Considerando que “o debate sobre a eutanásia que se tem feito nos corredores de São Bento não é suficiente para demonstrar aos portugueses o que está em causa”, a presidente da FPV sustenta que estamos perante “uma matéria que ultrapassa os programas eleitorais”. “Os dois maiores partidos com assento na Assembleia não tomaram posição sobre a eutanásia no último acto eleitoral e, por isso, os deputados não têm legitimidade moral para decidir”, frisou.

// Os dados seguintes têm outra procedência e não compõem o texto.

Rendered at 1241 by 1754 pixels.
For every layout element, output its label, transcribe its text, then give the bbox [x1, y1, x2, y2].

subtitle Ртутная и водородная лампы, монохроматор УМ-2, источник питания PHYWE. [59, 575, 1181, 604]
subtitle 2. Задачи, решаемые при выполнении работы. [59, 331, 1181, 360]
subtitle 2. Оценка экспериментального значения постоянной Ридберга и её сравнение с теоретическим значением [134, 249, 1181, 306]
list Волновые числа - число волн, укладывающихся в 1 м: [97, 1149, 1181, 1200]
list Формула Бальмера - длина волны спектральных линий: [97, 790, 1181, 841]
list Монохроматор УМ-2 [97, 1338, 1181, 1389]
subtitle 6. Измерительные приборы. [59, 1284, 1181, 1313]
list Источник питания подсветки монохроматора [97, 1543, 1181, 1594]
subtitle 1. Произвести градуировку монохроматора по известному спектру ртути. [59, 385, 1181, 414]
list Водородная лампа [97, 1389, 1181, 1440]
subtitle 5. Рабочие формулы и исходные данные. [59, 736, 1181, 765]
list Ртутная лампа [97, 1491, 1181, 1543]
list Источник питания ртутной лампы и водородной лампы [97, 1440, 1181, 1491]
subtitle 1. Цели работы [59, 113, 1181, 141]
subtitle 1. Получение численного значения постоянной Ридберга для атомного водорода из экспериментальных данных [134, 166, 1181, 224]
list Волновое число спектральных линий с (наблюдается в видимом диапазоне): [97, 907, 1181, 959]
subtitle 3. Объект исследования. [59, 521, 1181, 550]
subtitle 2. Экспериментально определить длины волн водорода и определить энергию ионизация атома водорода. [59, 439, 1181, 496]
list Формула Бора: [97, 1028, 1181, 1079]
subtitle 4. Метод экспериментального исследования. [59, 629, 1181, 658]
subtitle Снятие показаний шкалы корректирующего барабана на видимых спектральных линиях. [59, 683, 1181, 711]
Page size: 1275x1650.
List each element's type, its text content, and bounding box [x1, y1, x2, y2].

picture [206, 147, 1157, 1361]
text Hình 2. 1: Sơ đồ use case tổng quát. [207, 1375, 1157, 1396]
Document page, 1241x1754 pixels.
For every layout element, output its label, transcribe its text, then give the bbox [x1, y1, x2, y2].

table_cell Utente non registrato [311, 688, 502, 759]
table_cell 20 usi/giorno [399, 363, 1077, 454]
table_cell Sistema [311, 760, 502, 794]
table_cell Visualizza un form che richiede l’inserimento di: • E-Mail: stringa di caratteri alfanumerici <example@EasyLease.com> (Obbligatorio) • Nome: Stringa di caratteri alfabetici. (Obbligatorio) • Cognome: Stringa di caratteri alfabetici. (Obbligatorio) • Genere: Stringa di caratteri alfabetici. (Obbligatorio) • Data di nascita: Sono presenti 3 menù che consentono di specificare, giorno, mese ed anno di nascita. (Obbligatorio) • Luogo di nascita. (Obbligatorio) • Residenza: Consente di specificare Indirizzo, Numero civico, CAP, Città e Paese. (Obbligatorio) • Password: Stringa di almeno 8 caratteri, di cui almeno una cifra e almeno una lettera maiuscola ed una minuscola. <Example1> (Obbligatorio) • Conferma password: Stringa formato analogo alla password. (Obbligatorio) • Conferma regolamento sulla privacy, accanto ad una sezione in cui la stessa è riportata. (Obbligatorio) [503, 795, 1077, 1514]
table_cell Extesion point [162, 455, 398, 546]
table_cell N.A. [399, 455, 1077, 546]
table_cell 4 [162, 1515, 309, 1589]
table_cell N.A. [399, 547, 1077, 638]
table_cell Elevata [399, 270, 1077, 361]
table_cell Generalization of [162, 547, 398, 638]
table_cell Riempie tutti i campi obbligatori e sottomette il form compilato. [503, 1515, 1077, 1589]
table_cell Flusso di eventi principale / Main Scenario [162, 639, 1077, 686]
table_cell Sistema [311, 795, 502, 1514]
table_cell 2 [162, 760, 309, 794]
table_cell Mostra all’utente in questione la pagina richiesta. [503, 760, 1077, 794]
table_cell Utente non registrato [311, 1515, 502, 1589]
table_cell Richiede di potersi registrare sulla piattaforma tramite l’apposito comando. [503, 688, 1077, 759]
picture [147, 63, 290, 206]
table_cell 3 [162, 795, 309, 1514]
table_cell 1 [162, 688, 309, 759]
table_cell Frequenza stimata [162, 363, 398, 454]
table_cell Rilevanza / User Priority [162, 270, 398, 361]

Isilda Pegado diz-se “sem medo do desfecho” de um eventual referendo, apesar do que aconteceu com o aborto que foi o primeiro tema a ser submetido a referendo e que viria mesmo a ser despenalizado dez anos depois. Na altura, e depois de, em Fevereiro de 1998, o Parlamento ter aprovado a despenalização do aborto, António Guterres e Marcelo Rebelo de Sousa, à data primeiro-ministro e líder do PSD, respectivamente, aliaram-se na sujeição da proposta a um referendo popular que, em Junho do mesmo ano, ditaria a vitória do “não”, apesar de o seu resultado, e porque nele participaram apenas 32% dos eleitores”, não ter sido vinculativo. Quando o aborto foi de novo a referendo, em Fevereiro de 2007, venceu o “sim” e o Parlamento despenalizou mesmo a IVG.
Do mesmo modo, a eventual realização de um referendo sobre a eutanásia permitirá a Marcelo Rebelo de Sousa, agora na qualidade de Presidente da República adiar, pelo menos durante algum tempo, a sua despenalização, sem precisar de recorrer ao veto presidencial. E ao que tudo fazia parecer ontem, no congresso do PSD, a consulta popular poderá ter o apoio do principal partido da oposição.